**Goal of the exercise:** Please copy out every line in the records below that includes the word "Table".

**Dataset entries:**
☆ ☆ ☆

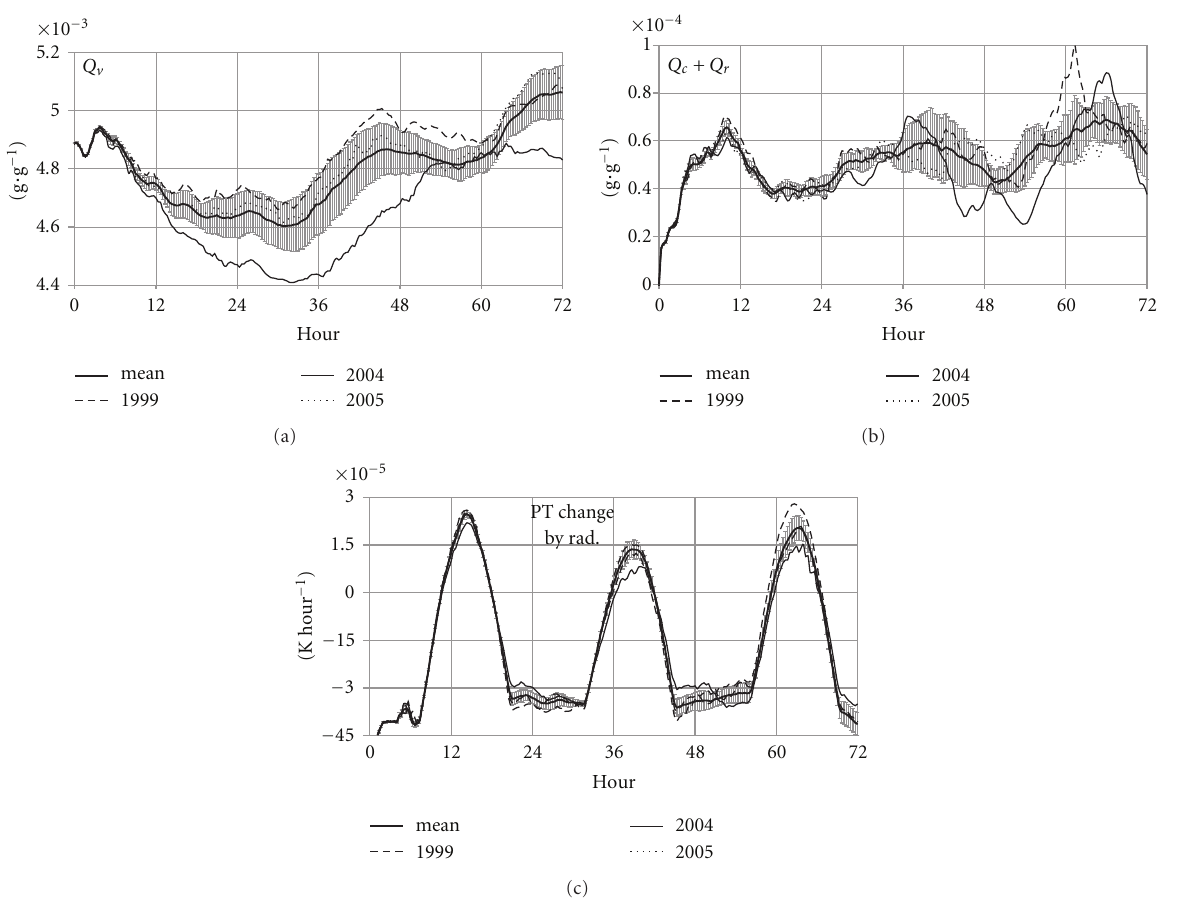
Figure 15: (a) Time series of mean specific humidity ( Q v , g · g − 1 ) averaged over the nine NCM predictions within a radius of 300 km from the predicted Hai-Tang’s center, along with time series of specific humidity in 1999, 2004, and 2005 predicted by NCM, also averaged within a radius of 300 km from the predicted Hai-Tang’s center: (b) same as Figure 15(a) except for mean specific cloud ( Q c ) plus specific rain ( Q r , g · g − 1 ); and (c) same as Figure 15(a) except for mean hourly change in potential temperature caused by radiation (K per hour).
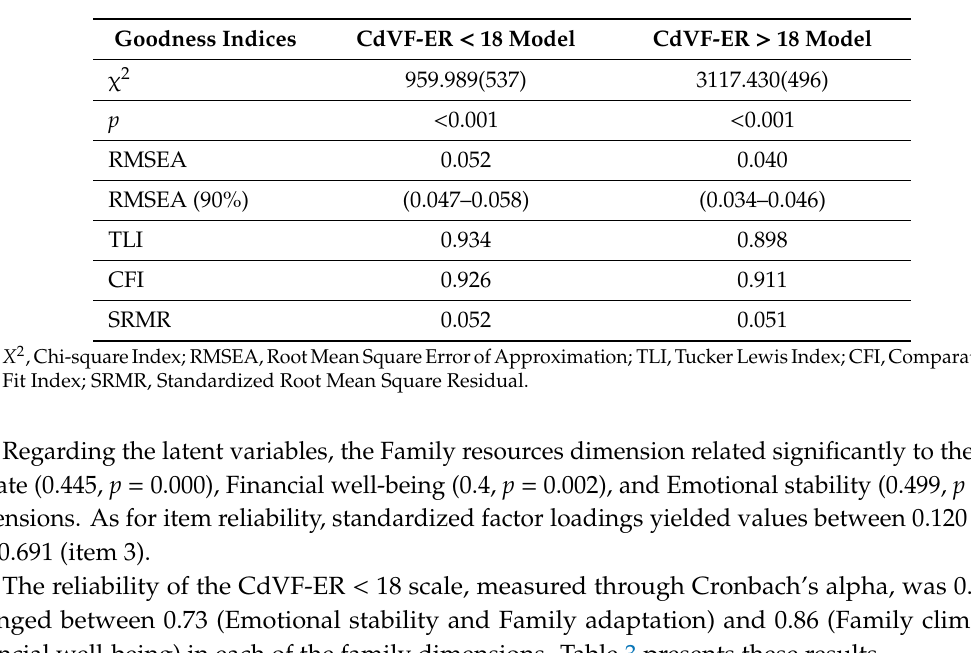
Table 2. Goodness of fit indices for the final model of the CdVF-ER < 18 and CdVF-ER > 18 scales.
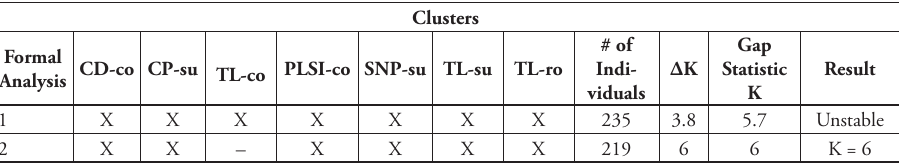
Table 2. Summary S2X only analyses one and two. ‘X’ indicates inclusion in the analysis using both AWClust and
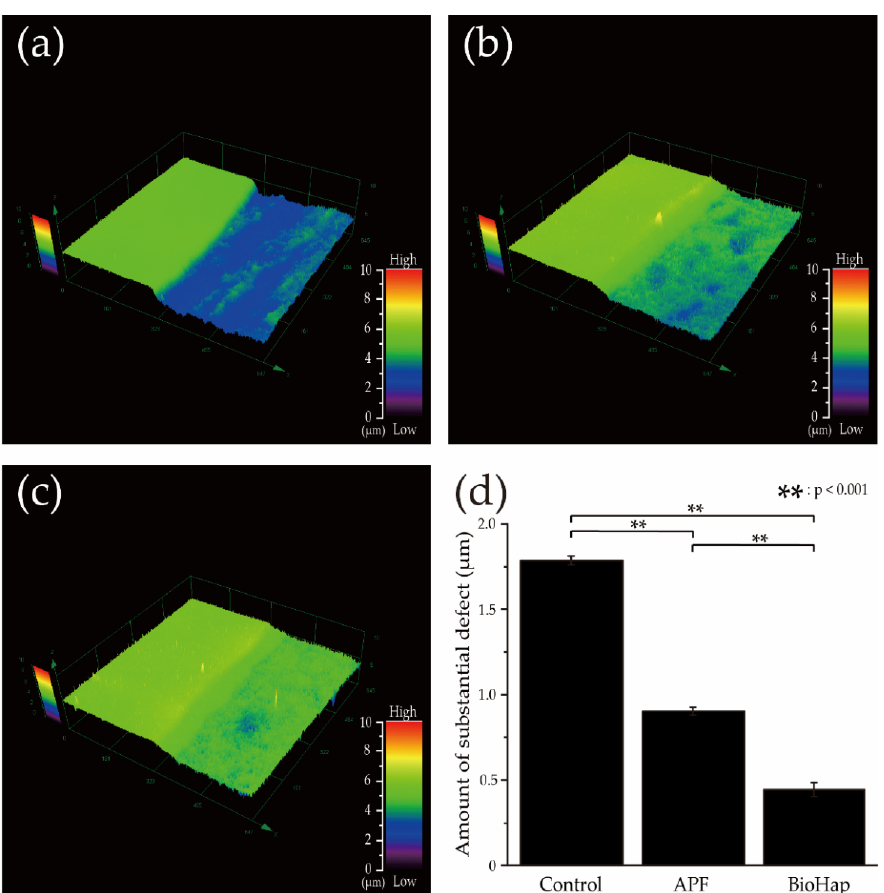
Figure 1. Comparison of non-decalcified and decalcified interface images and measurements of substantial defects after the acid challenge. ( a ) Control, ( b ) APF, and ( c ) BioHap groups. ( a – c ) show the non-decalcified control surface on the left and decalcified experimental surface on the right. The contrast plane was used as the reference plane. ( d ) Average ± SD of substantial defect ( n = 9). The horizontal axis indicates the various preventive treatments, and the vertical axis indicates the step ( µ m) between the control and experimental surfaces. Color scale bars represent 0–10 µ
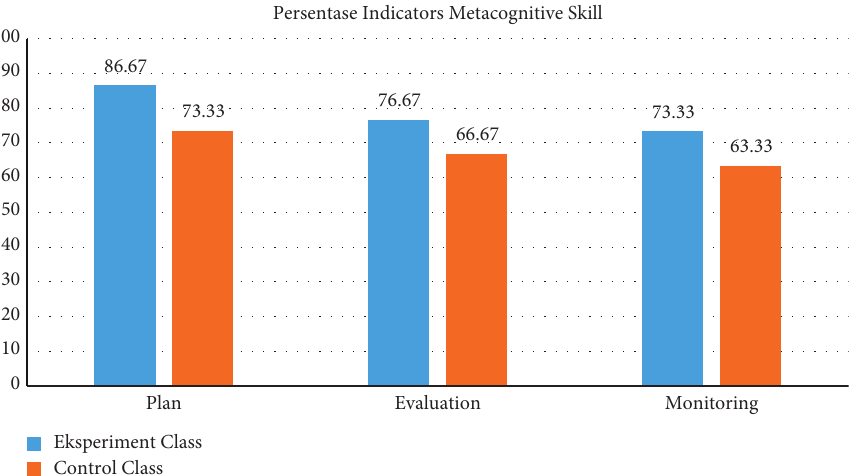
Figure 3: Percentages of metacognitive skill indicators.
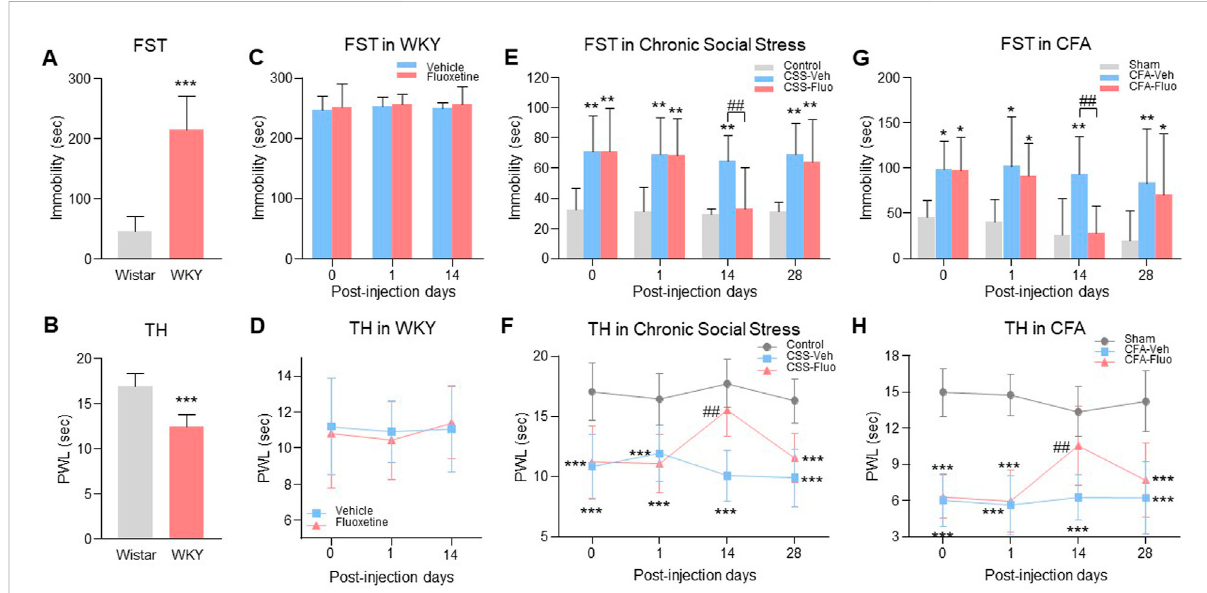
FIGURE 1 Rats with comorbid pain and depression displayed resistance to fl uoxetine maintenance treatment. (A) WKY rats showed prolonged immobility time in FST as compared to the Wistar rats. (B) The decrease of thermal pain threshold in TH appeared in WKY rats. (C) Fluoxetine treatment did not changeimmobilitytimeinFSTonWKYrats,indicatingtheWKYratswereresistanttothe fl uoxetineeffect. (D) FluoxetinehadnoeffectonPWLofWKY rats in TH compared with vehicle treatment group. (E) Chronic fl uoxetine administration reversed the increase of immobility time in FST arising in chronic social stress rats on day 14 post injection, but failed on day 28. (F) Fluoxetine attenuated chronic social stress-induced PWL decreases on day14,butnotonday28. (G) IntheCFAmodel, fl uoxetinealsoreversedtheimmobilitytimethatwassigni fi cantlyincreasedbyCFAintheFSTonday 14,butnotonday28. (H) Likechronicsocialstressrats,CFAratsshowedthesametrendsinTH.Thedataarepresentedasthemean±SD( n =8).* p < 0.05, ** p < 0.01 and *** p < 0.001 comparedto theWistarrats, vehicle-treated WKY rats, Control inchronic social stress orSham in CFA; ## p < 0.01, CSS-Veh versus CSS-Fluo and CFA-Veh versus CFA-Fluo. Sec indicates second; FST, forced swim test; TST, tail suspension test; TH, thermal test; PWL, paw withdrawal latency; CSS, chronic social stress; Veh, vehicle; Fluo, fl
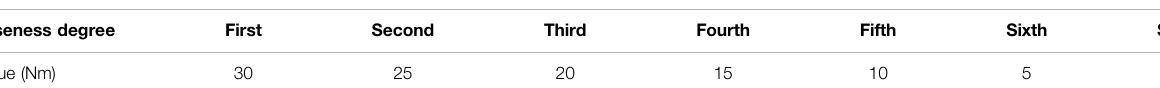
Frontiers in Materials |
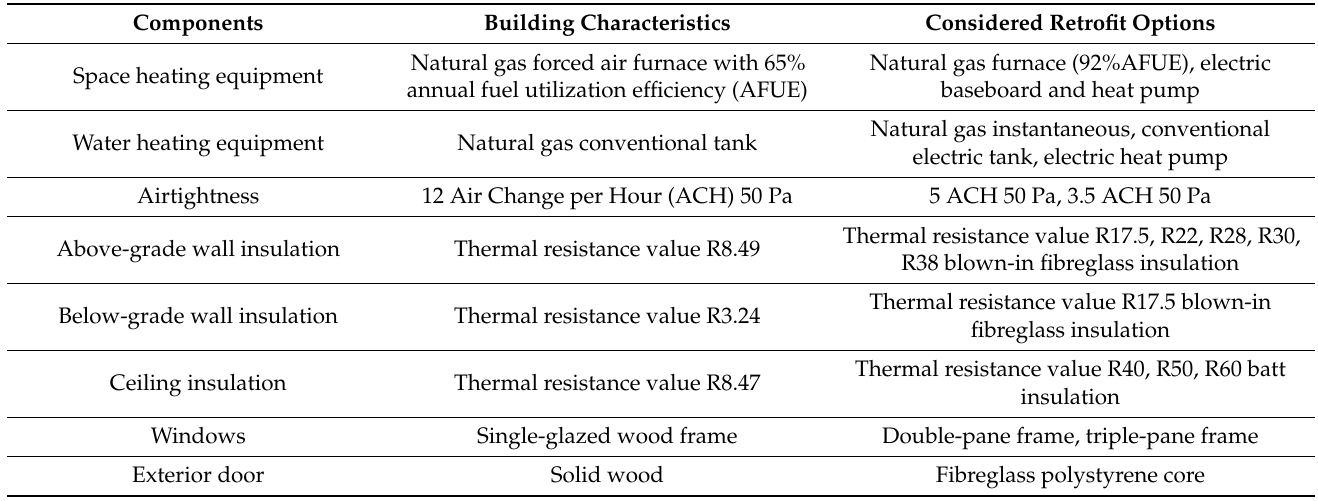
Table 2. Investigated retrofit options for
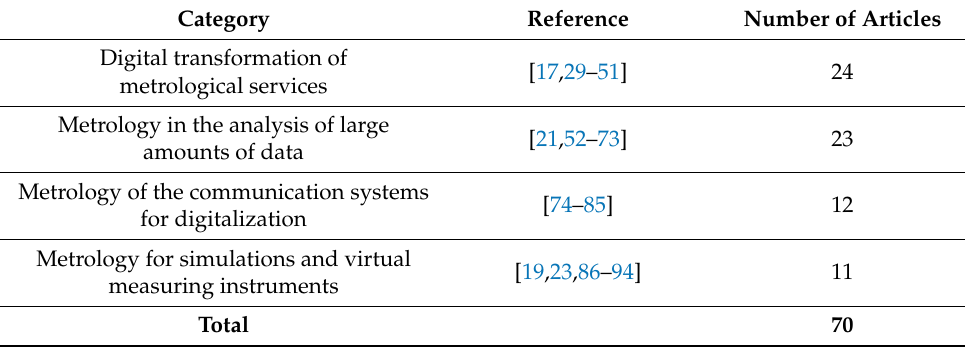
Table 3. Clustering of the selected documents by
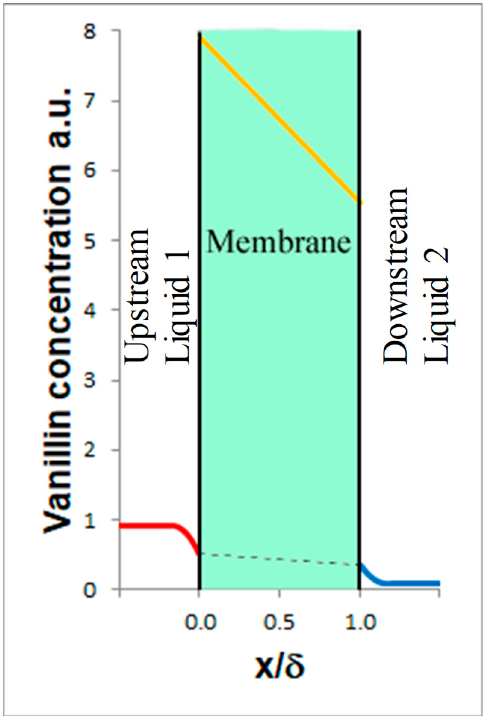
Figure 5. Scheme of the dialysis process (dialysis membrane with Liquid 1, upstream, and Liquid 2, downstream) with exemplificative concentration profile of vanillin (red curve in Liquid 1, yellow curve in the membrane, and blue curve in Liquid 2).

☆ ☆ ☆

**Completed exercise:**
Table 2. Goodness of fit indices for the final model of the CdVF-ER < 18 and CdVF-ER > 18 scales.
Table 2. Summary S2X only analyses one and two. ‘X’ indicates inclusion in the analysis using both AWClust and
Table 2. Investigated retrofit options for
Table 3. Clustering of the selected documents by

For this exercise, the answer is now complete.